1) I don't see any place to do good profile <-> provider sync. Although the hybridauth module provides tokens to do such a thing, it'd probably be pretty easy to add in the config.

2) not exactly sure how exportable the default configuration is. there isn't a specific hybridauth ctools exportable.

3) We will need to get the library white-listed into d.o to package it.

4) will need to add it somehow into our login widgets. It doesn't happen automatically.

But these three things are fairly minor. The out-of-the-box experience is pretty awesome!

I'm actually needing this as well for my Commons install.

Any updates on when we can expect it ?

Hey guys!

I'm the author and maintainer of HybridAuth 2.x branches. And I'd love to give you any support you might need to make HybridAuth into Drupal Commons - don't hesitate to create any issues you need my help with, I will try my best to help you out.

1) I don't see any place to do good profile <-> provider sync. Although the hybridauth module provides tokens to do such a thing, it'd probably be pretty easy to add in the config.

It seems like I don't fully understand the scope of the required feature... the decision with HybridAuth was to use Rules module to get information from auth providers into profile fields. But any way it is not a synchronization process, it is one way only - from auth provider to profile fields.

2) not exactly sure how exportable the default configuration is. there isn't a specific hybridauth ctools exportable.

The default configuration is just variables... so it should be transferable using Strongarm + Features. If you need smth else - let's discuss it in a new issue for HybridAuth project.

3) We will need to get the library white-listed into d.o to package it.

This one looks unlikely to happen... #1986810: HybridAuth library on packaging whitelist I have plans to add drush integration to download the library, but didn't make it yet (if it helps at all with this point)

4) will need to add it somehow into our login widgets. It doesn't happen automatically.
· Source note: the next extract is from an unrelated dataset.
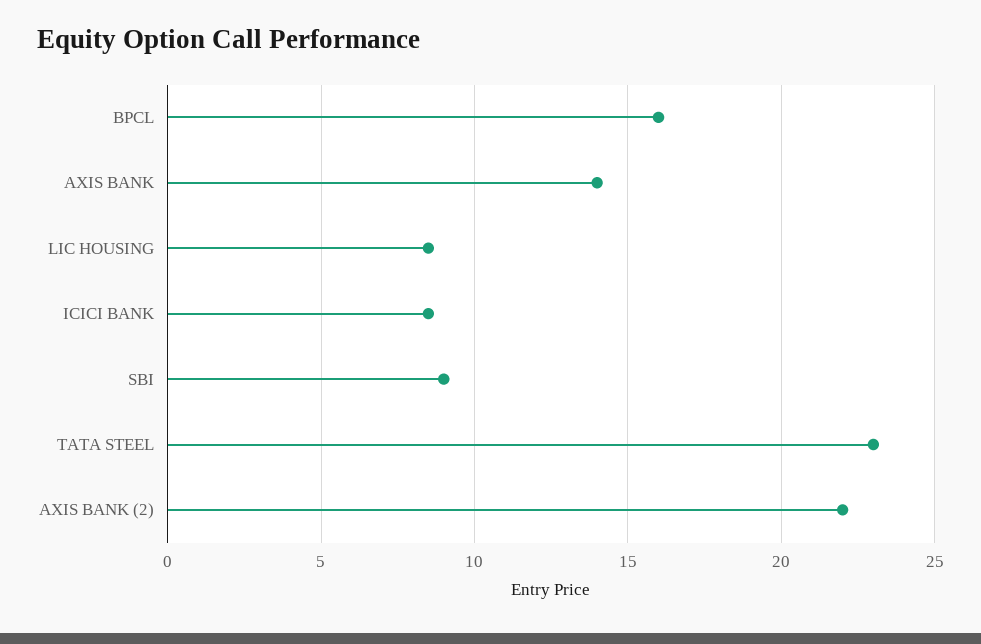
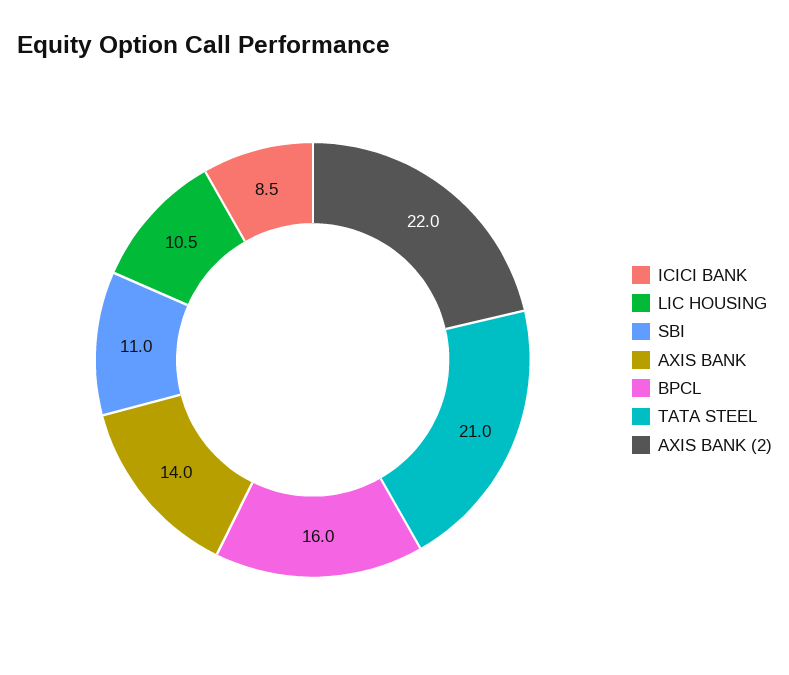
LIC HOUSING: 8.5 -> 10.5
SBI: 9 -> 11
TATA STEEL: 23 -> 21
What are these login widgets you refer to? HybridAuth module has settings to add its widget to the default Drupal login/registration forms/blocks. And HybridAuth widget is a FormsAPI element so there shouldn't be any issues to add it to any renderable array.

Once again, will be happy to see you in HybridAuth issue queue ;) It is quite active and the module gets commits and new features.

Thanks
AndyB

Wondering if there is any news on this? Will HybridAuth be part of a future DC update?
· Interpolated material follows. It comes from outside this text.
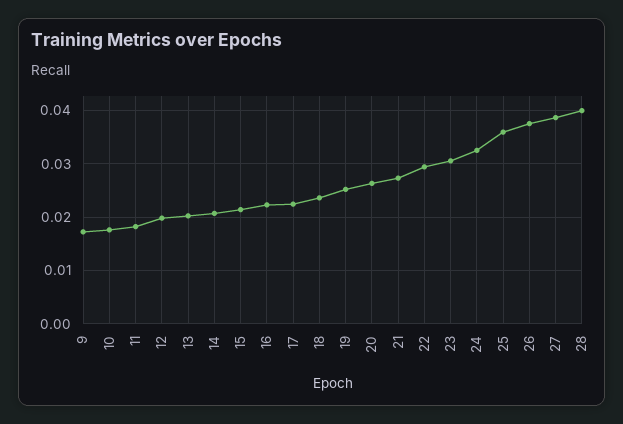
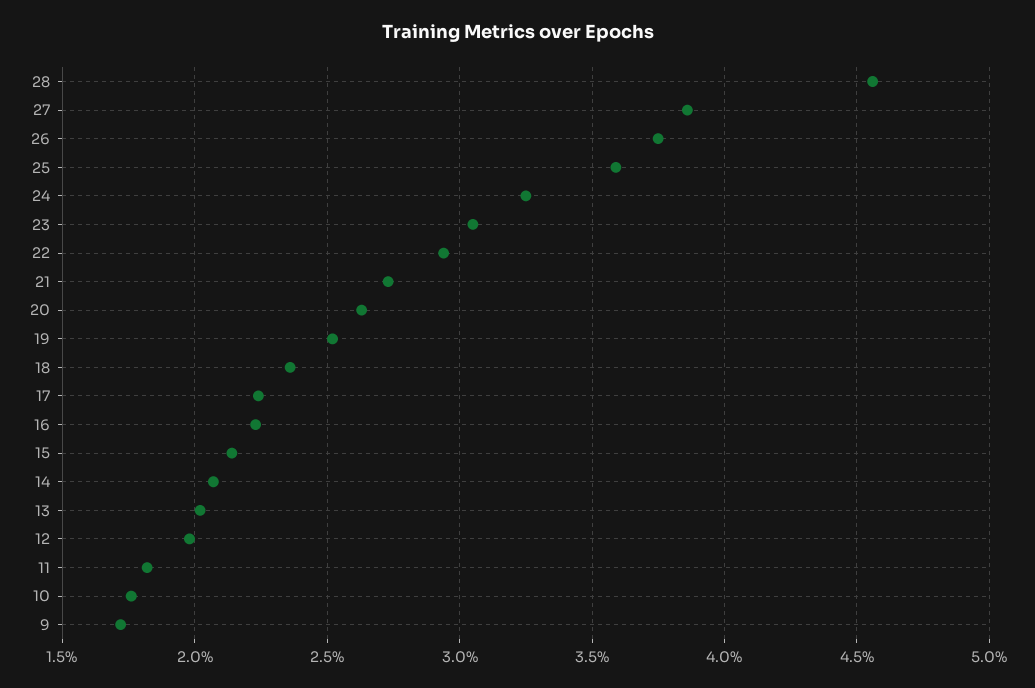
28: 0.04 -> 0.0455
I am asking because we need this in a project but before implementing a custom solution myself it would be good to know what direction the maintainers are thinking of.

Best,
Gerben

@Gerben Zaagsma

I implemented HybridAuth in a Drupal Commons a few months ago without any problems.

I even asked some new features in the HybridAuth module and duozersk delivered them and was really helpful.
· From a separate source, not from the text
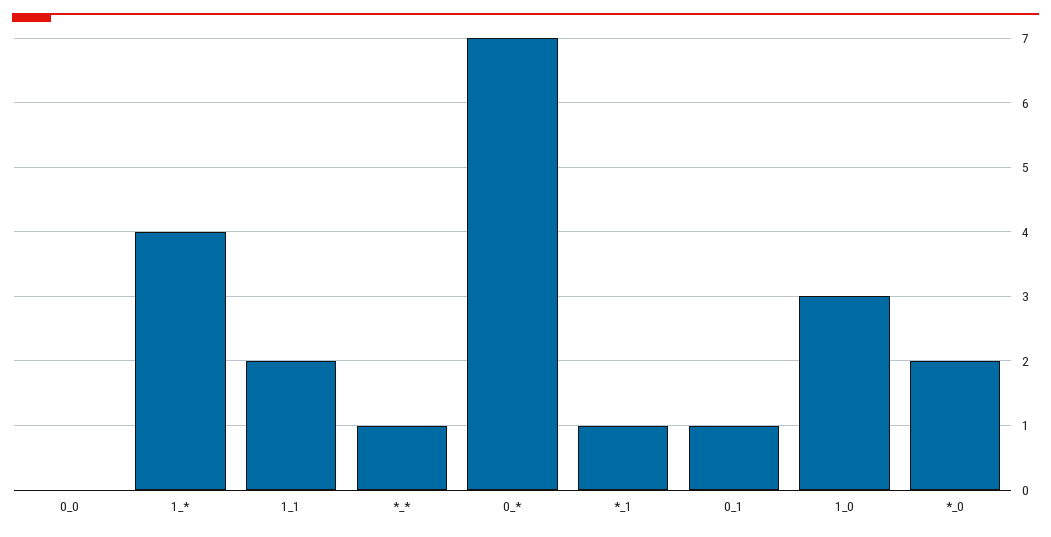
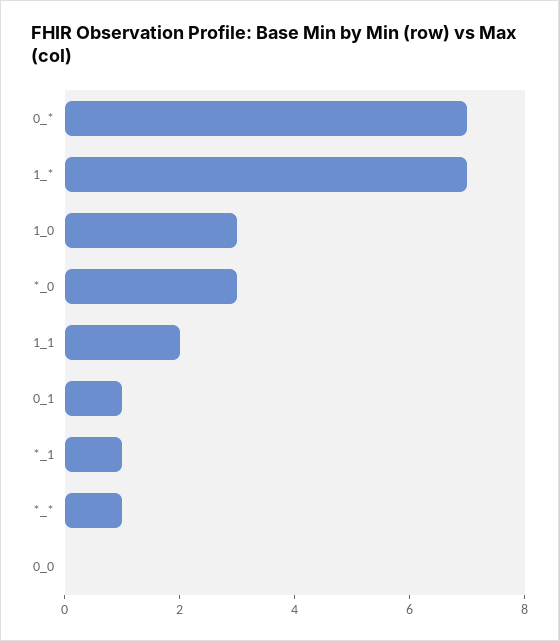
1_*: 4 -> 7
*_0: 2 -> 3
I agree with you that knowing what the mainteners have in mind would be better, but doing it yourself is really as easy as installing the module so don't hesitate to try it!

Thanks for this @Growiel, very good to know it is so easy, will give it a try!

Adding drupal for fb

I would like to try the oAuth but can you then also get the users connections? so that he can see which of his friends are already authenticated and have a profile on the drupal site?

Added HybridAuth to the list to consider

GITkit (gconnect) seems inoperative at this point: https://www.drupal.org/node/2118343

looking for a new f4ree alternative for drupal 6

Hybridauth rocks! I use it on all my sites already...

Hybridauth rocks and has a massive dev base at https://github.com/hybridauth/hybridauth! I use it on all my sites already...

@giorgio79, comment#63 Hi, could you please let me know which all login providers on the "HybridAuth social login" is paid service. Why I am asking this is, because I was trying the HybridAuth on the development site and for the Google, in their instruction, they asked to go to google APIs page and create a project and asked to add Contacts API and Google+ API. Now the main page is stating the Free 60 day trial and there is no instruction what after that. Now, I am not getting that whether this service is chargeable or not, and if then how much and same way which all other are paid service. Since you are using on your sites, you would have much better idea, how this all works. Very very Thanks.